Na Saudade encontramos lado a lado a vida e o amor, a dor e a alegria, o encanto e a poesia como nas poesias acima, escrita por quem apenas viveu a Saudade, pois nunca leu ou estudou nada do que se refere a mesma, seu grau de escolaridade era primário, mas sua sabedoria adquirida na vivência do amor era imensa. Como minha mãe, muitas outras pessoas sem muito estudo nos falam da Saudade com simplicidade, mas com muita propriedade, pois o luso e o brasileiro compreendem a Saudade, antes por senti-la, do que por estudá-la ou descreve-la.

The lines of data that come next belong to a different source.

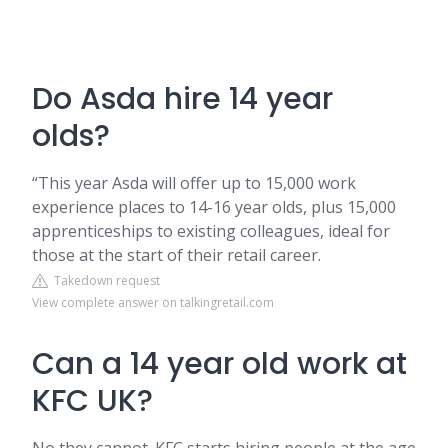
Do Asda hire 14 year
olds?
“This year Asda will offer up to 15,000 work
experience places to 14-16 year olds, plus 15,000
apprenticeships to existing colleagues, ideal for
those at the start of their retail career.
Takedown request
View complete answer on talkingretail.com
Can a 14 year old work at
KFC UK?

3. - A Saudade dá-nos força para suportarmos a ausência e a distancia do que amamos, por mais que esta ausência dure, por mais que esta distancia seja grande; é o que nos mostra em seus poemas Casimiro de Abreu, o poeta da Saudade.
Em Minha Terra, nos seus últimos versos, o poeta nos diz: 

“E como a juriti, - longe dos lares –.
Nunca mais chorarei por meus cantares
Saudades do meu ninho“.
Em Meus Oito Anos, sua última estrofe:

“Oh Que saudades que tenho
Da aurora de minha vida
Da minha infância querida
Que os anos não trazem mais
Que amor, que sonhos, que flores,
Naquelas tardes fagueiras
A sombra das bananeiras,
Debaixo dos laranjais!“.

Assim como nestes dois trechos, tôda a poesia de Casimiro de Abreu canta o sentimento saudoso de quem por tanto tempo viveu no exílio.

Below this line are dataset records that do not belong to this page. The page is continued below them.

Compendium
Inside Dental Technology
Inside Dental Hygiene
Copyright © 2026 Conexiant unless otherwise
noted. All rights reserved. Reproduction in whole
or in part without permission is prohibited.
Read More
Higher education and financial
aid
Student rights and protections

4. – A Saudade muitas vezes vem repleta de amargor, mas, muito pior é nada ter para sentir Saudades, como nos mostra poeticamente Pablo Neruda. Neste poema Pablo Neruda nos coloca frente a dialética da presença do ausente, da superação dos limites do tempo, pela permanência de um passado que ainda não passou e a presença do amor que permanece amenizando a dor daquele que perdeu seu amado. Terminando por lamentar a dor daquele que não tem por quem ter Saudades.

Saudades

Saudade é solidão acompanhada, é quando o amor ainda não
foi embora, mas o amado já...
Saudade é amar um passado que ainda não passou, é recusar um presente que nos machuca, é não ver o futuro que nos convida...
Saudade é sentir que existe o que não existe mais...
Saudade é o inferno dos que perderam, é a dor dos que ficaram para trás, é o gosto de morte na boca dos que continuam...
Só uma pessoa no mundo deseja sentir saudade:
aquela que nunca amou.
E êsse é o maior dos sofrimentos: não ter por quem sentir saudades, passar pela vida e não viver. O maior dos sofrimentos é nunca ter sofrido.

5.- A Saudade sem estar penetrada pelo amor não é Saudade, é simples recordação. O sentimento do amor integra a Saudade, assim também a integram a Fé e a Esperança.
A Fé, por acreditar na presença de quem está ausente, por acreditar em sua permanência na vida, numa vida de sonho, mais perfeita que a atual.
A Esperança, por acreditar que o “paraíso perdido” ainda existe no coração e nos sonhos dos homens, por esperar pelo realizar no tempo escatológico de todos êstes sonhos.
Por sua magia, a Saudade nos transporta para um mundo de sonhos e de esperança; que nos faz acreditar, no concretizar na Parusia, o Paraíso do Éden que hoje permanece como recordação saudosa da humanidade.
A Saudade quando vivida conscientemente no cultivo de nosso relacionamento profundo com aqueles que amamos e que ausentes por sua morte, se fazem presentes no sentimento saudoso; quando em relação com as virtudes teologais da Fé, da Esperança e da Caridade, deixa de ser puro sentimento para tornar-se ela também uma virtude que nos coloca em contato com a Eternidade.
Ao lado da Justiça, da Fé, da Esperança e da Caridade, a Saudade merece ser incluída entre as virtudes que dignificam o homem.